Rota-Graziosi (2019) établit une condition suffisante portant sur le profil de la productivité marginale du capital dans chaque pays pour établir l’existence d’un équilibre dans le jeu de la concurrence fiscale stricto sensu [1]. Cette condition s’appuie sur une notion de concavité généralisée et permet d’établir la supermodularité du jeu de concurrence fiscale, donc la complémentarité stratégique des taux de taxation et l’existence même d’une concurrence fiscale comme elle est généralement entendue.

Si la concurrence fiscale existe, Rota-Graziosi (2019) établit que l’équilibre de Nash est alors unique et la coordination fiscale est impossible sous les hypothèses du modèle. L’auteur distingue coordination et coopération fiscale. La coordination, qui suppose deux équilibres de Nash, est alors impossible. En revanche, la coopération fiscale est réalisable, mais certaines solutions régulièrement recommandées se révèlent défaillantes dans le cas de la concurrence fiscale. Ainsi, par exemple, la coopération renforcée instaurée par le traité d’Amsterdam en 1997 qui devait permettre de dépasser la règle de l’unanimité serait vaine en matière de politique fiscale. En effet, les États souhaitant dévier du cadre coopératif établi le pourront encore en adoptant par exemple des politiques de contrôle fiscal accommodantes ou des rescrits fiscaux généreux afin d’attirer davantage de capitaux dans leur pays. L’équilibre de Nash du jeu de la concurrence fiscale est dit robuste à la coalition.

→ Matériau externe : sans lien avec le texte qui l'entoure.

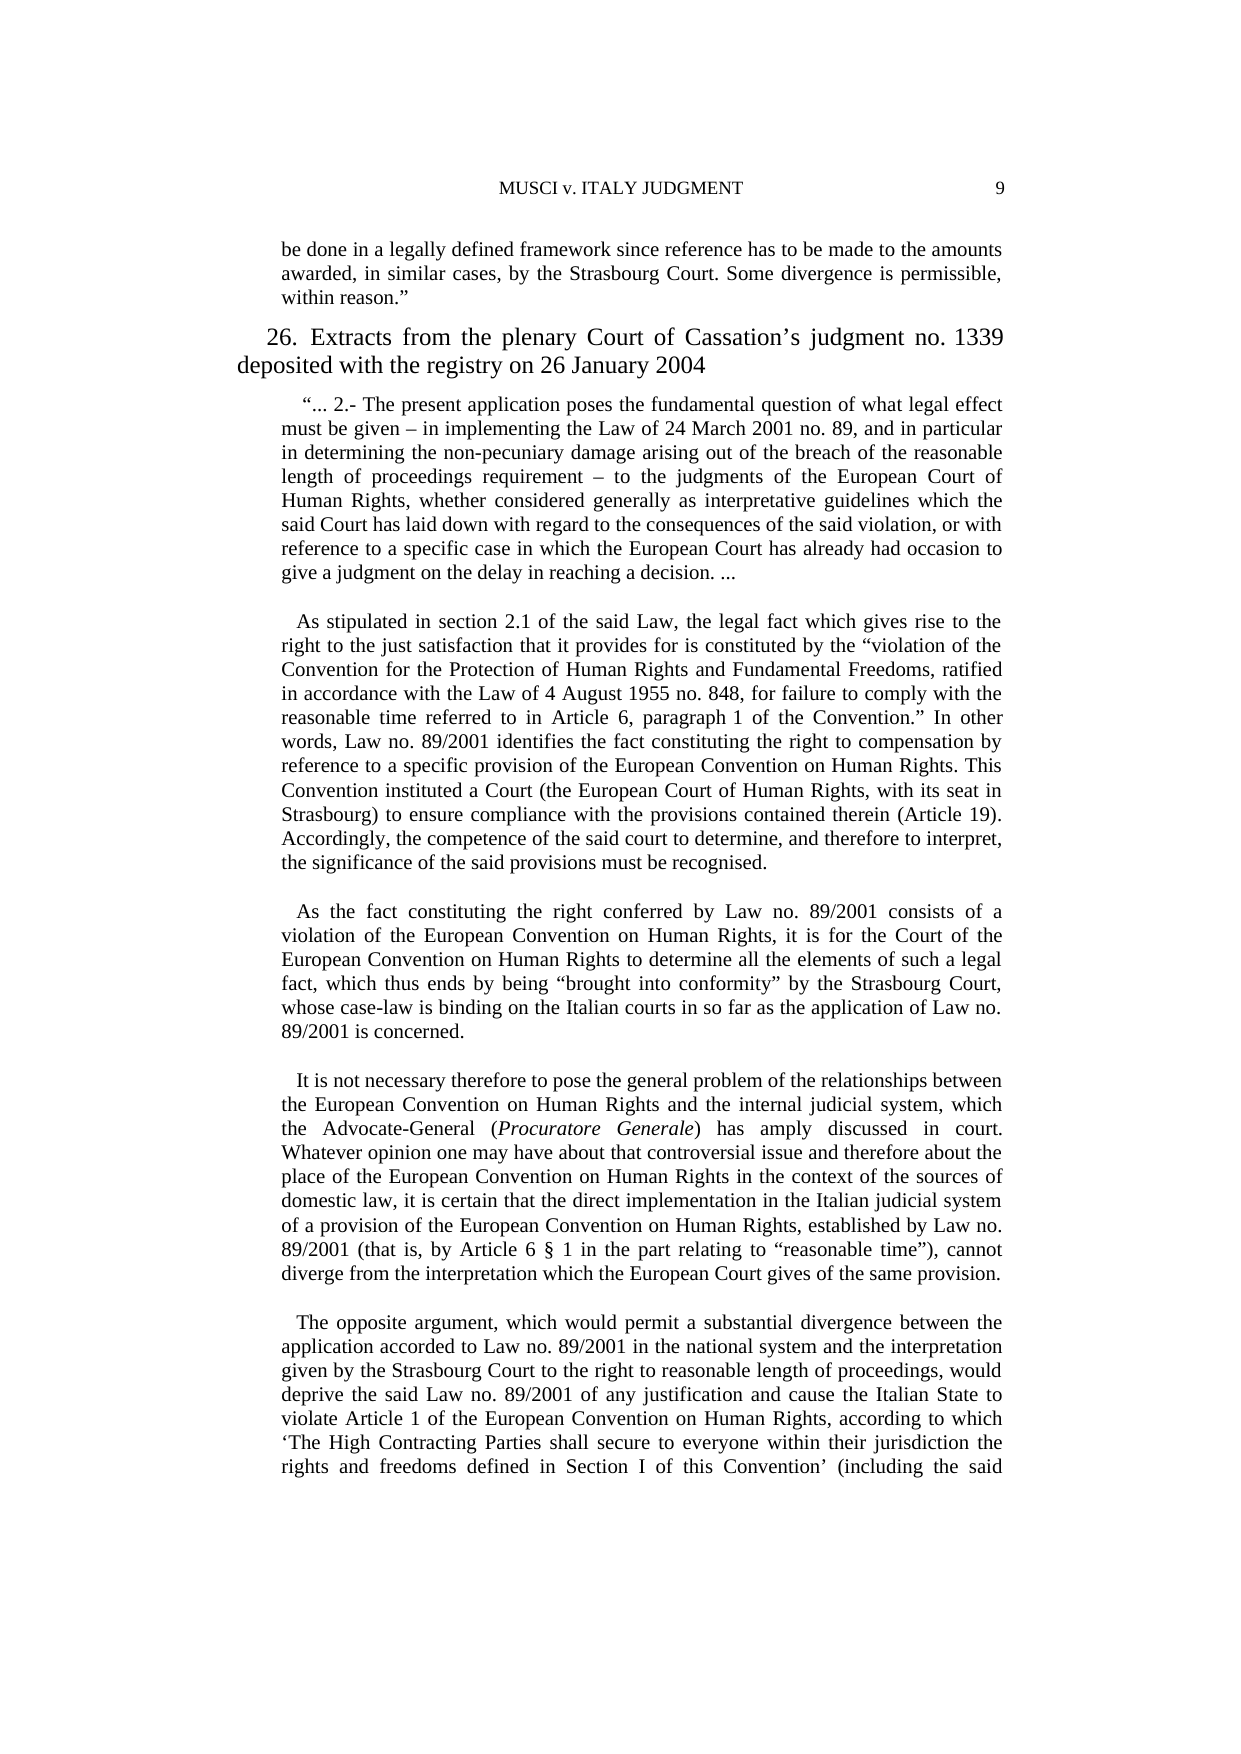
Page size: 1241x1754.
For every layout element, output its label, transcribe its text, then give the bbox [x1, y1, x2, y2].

Rota-Graziosi (2019) discute certaines extensions qui sont autant de limites à la formalisation actuelle de la concurrence fiscale et de futures recherches. Intégrer les détenteurs de capitaux dans l’analyse soulève les questions de l’équité fiscale et plus généralement des inégalités dans les pays et entre les pays. Celle-ci demeure encore peu explorée dans la littérature sur la concurrence fiscale, qui reste centrée sur son (in)efficacité. Au-delà des problèmes d’évasion fiscale, l’existence et le développement de paradis fiscaux ou de centres financiers offshore protègent les intérêts des détenteurs de capitaux, donc des rentiers. Ces centres augmentent le rendement net du capital et donc l’offre potentielle de celui-ci, mais ils modifient radicalement les propriétés du jeu de la concurrence fiscale.

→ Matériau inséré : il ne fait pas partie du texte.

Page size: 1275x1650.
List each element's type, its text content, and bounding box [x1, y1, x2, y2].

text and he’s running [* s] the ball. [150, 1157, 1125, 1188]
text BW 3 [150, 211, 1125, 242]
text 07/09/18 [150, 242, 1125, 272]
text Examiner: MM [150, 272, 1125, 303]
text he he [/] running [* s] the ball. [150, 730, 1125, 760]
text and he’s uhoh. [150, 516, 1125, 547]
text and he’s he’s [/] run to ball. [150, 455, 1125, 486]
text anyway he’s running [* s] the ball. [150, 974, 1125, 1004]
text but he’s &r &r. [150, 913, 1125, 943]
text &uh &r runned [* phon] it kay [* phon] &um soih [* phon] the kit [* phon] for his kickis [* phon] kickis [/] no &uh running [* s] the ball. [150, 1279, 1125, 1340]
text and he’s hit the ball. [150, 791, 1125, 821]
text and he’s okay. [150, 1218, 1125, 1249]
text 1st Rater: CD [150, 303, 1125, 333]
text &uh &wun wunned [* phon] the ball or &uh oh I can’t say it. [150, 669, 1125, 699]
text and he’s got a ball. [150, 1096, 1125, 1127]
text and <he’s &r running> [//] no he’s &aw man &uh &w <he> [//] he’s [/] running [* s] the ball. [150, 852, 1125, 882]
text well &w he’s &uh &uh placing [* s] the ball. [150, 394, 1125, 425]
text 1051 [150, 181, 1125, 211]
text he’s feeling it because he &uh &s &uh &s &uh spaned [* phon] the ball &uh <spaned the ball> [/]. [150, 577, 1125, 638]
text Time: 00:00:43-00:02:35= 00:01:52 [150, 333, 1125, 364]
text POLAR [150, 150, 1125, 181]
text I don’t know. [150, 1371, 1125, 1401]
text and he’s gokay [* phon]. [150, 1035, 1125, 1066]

La question de la concurrence fiscale renvoie au rôle de l’État dans l’économie. Ses partisans y voient un moyen de réduire le risque d’expropriation par des taux confiscatoires. Ses détracteurs la perçoivent comme une contrainte forte exercée sur les capacités budgétaires des États. Dans les deux cas, la concurrence fiscale a modifié les systèmes fiscaux nationaux et a contribué à l’émergence de pays dits à fiscalité privilégiée. Au-delà de son efficacité ou de son inefficacité à améliorer la gouvernance des fonds publics, elle a des effets de redistribution encore peu étudiés.

Références bibliographiques

Brennan, G., Buchanan, J. 1980. The Power to Tax: Analytical Foundations of a Fiscal Constitution. Cambridge University Press, New York.

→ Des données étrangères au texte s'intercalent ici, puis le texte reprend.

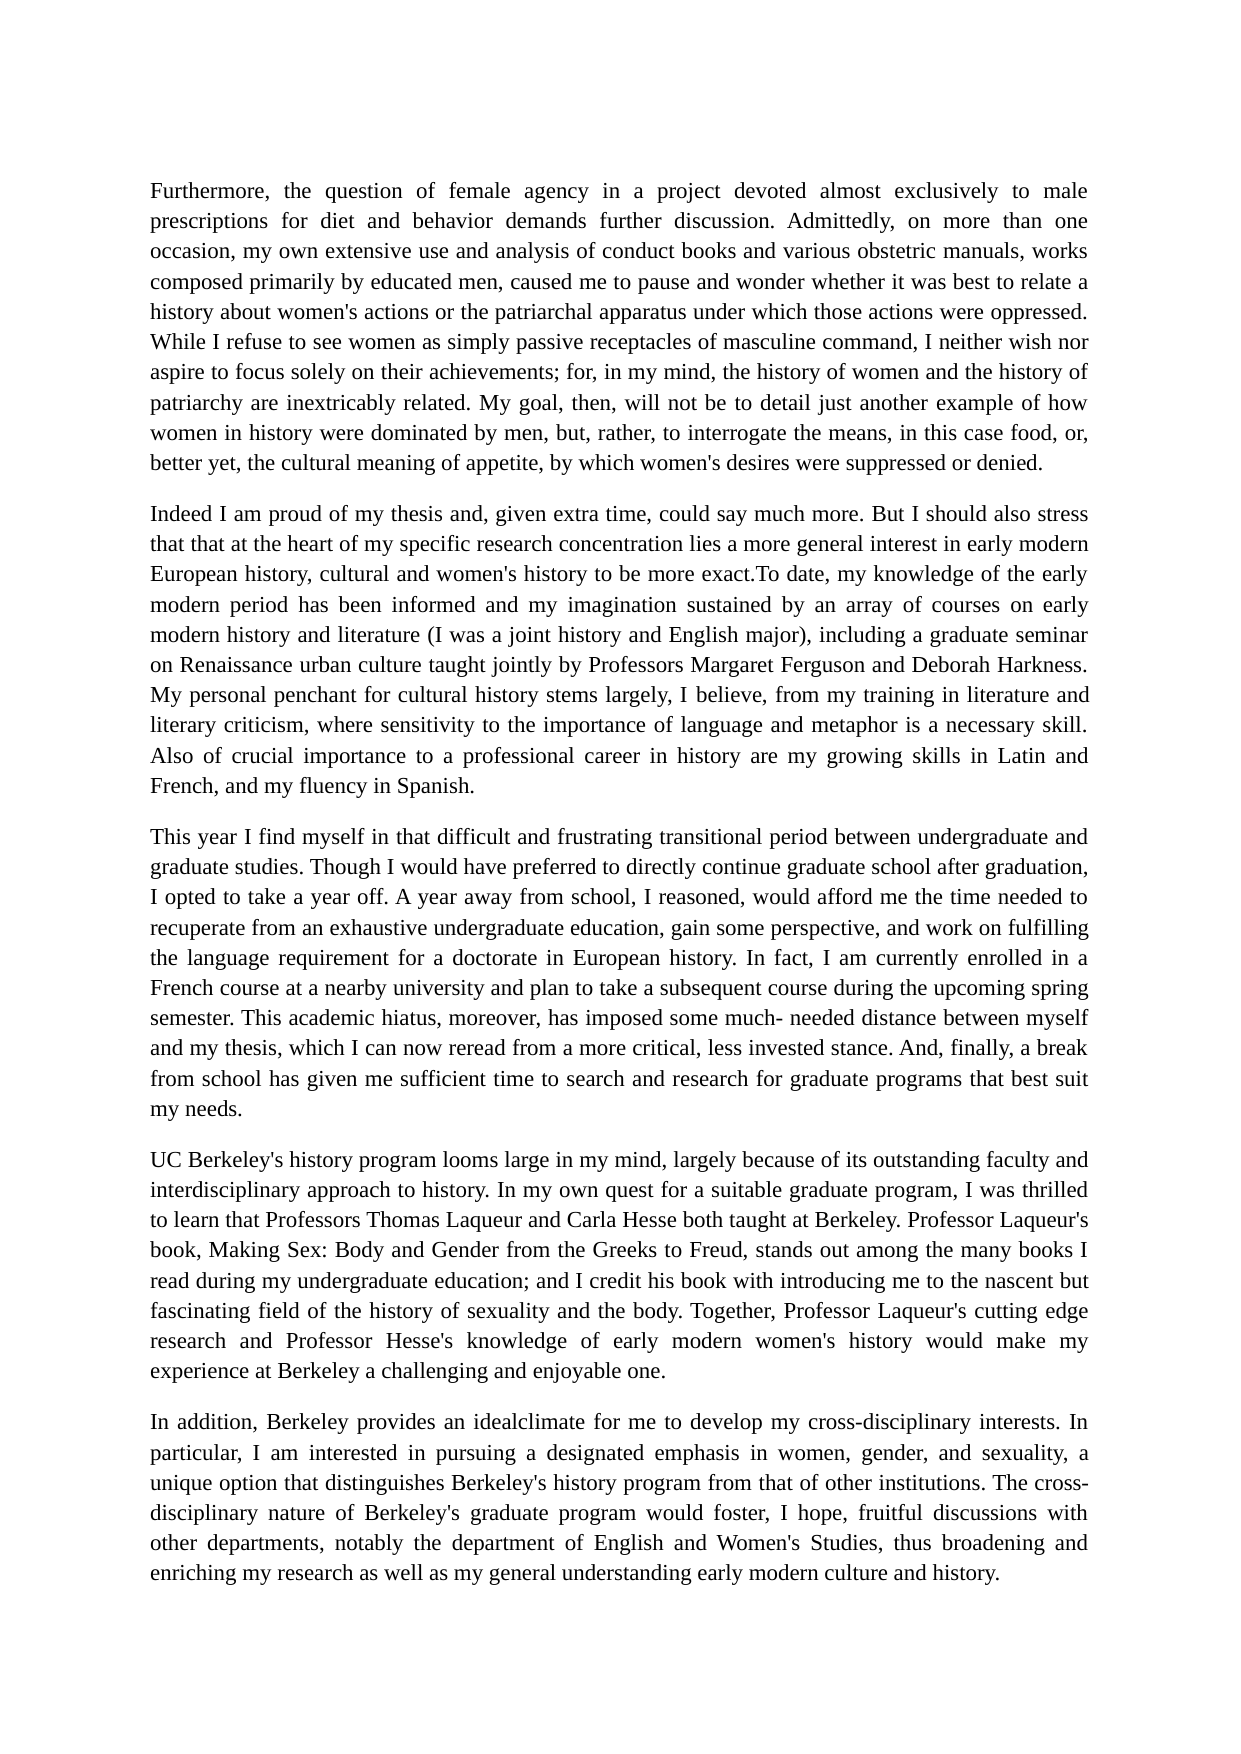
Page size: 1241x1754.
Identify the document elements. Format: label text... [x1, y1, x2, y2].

text UC Berkeley's history program looms large in my mind, largely because of its outstanding faculty and interdisciplinary approach to history. In my own quest for a suitable graduate program, I was thrilled to learn that Professors Thomas Laqueur and Carla Hesse both taught at Berkeley. Professor Laqueur's book, Making Sex: Body and Gender from the Greeks to Freud, stands out among the many books I read during my undergraduate education; and I credit his book with introducing me to the nascent but fascinating field of the history of sexuality and the body. Together, Professor Laqueur's cutting edge research and Professor Hesse's knowledge of early modern women's history would make my experience at Berkeley a challenging and enjoyable one. [150, 1146, 1090, 1384]
text Indeed I am proud of my thesis and, given extra time, could say much more. But I should also stress that that at the heart of my specific research concentration lies a more general interest in early modern European history, cultural and women's history to be more exact.To date, my knowledge of the early modern period has been informed and my imagination sustained by an array of courses on early modern history and literature (I was a joint history and English major), including a graduate seminar on Renaissance urban culture taught jointly by Professors Margaret Ferguson and Deborah Harkness. My personal penchant for cultural history stems largely, I believe, from my training in literature and literary criticism, where sensitivity to the importance of language and metaphor is a necessary skill. Also of crucial importance to a professional career in history are my growing skills in Latin and French, and my fluency in Spanish. [150, 500, 1090, 798]
text Furthermore, the question of female agency in a project devoted almost exclusively to male prescriptions for diet and behavior demands further discussion. Admittedly, on more than one occasion, my own extensive use and analysis of conduct books and various obstetric manuals, works composed primarily by educated men, caused me to pause and wonder whether it was best to relate a history about women's actions or the patriarchal apparatus under which those actions were oppressed. While I refuse to see women as simply passive receptacles of masculine command, I neither wish nor aspire to focus solely on their achievements; for, in my mind, the history of women and the history of patriarchy are inextricably related. My goal, then, will not be to detail just another example of how women in history were dominated by men, but, rather, to interrogate the means, in this case food, or, better yet, the cultural meaning of appetite, by which women's desires were suppressed or denied. [150, 177, 1090, 475]
text In addition, Berkeley provides an idealclimate for me to develop my cross-disciplinary interests. In particular, I am interested in pursuing a designated emphasis in women, gender, and sexuality, a unique option that distinguishes Berkeley's history program from that of other institutions. The cross-disciplinary nature of Berkeley's graduate program would foster, I hope, fruitful discussions with other departments, notably the department of English and Women's Studies, thus broadening and enriching my research as well as my general understanding early modern culture and history. [150, 1408, 1090, 1586]
text This year I find myself in that difficult and frustrating transitional period between undergraduate and graduate studies. Though I would have preferred to directly continue graduate school after graduation, I opted to take a year off. A year away from school, I reasoned, would afford me the time needed to recuperate from an exhaustive undergraduate education, gain some perspective, and work on fulfilling the language requirement for a doctorate in European history. In fact, I am currently enrolled in a French course at a nearby university and plan to take a subsequent course during the upcoming spring semester. This academic hiatus, moreover, has imposed some much- needed distance between myself and my thesis, which I can now reread from a more critical, less invested stance. And, finally, a break from school has given me sufficient time to search and research for graduate programs that best suit my needs. [150, 823, 1090, 1121]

Eaton, B.C. 2004. “The elementary economics of social dilemmas”, Can. J. Econ. 37 (4), 805–829.

[1] En effet, de nombreux modèles considèrent le budget de chaque pays (recettes et dépenses publiques), donc une concurrence budgétaire (« fiscal competition » en anglais) et une concurrence fiscale (« tax competition »), qui ne portent que sur les recettes fiscales.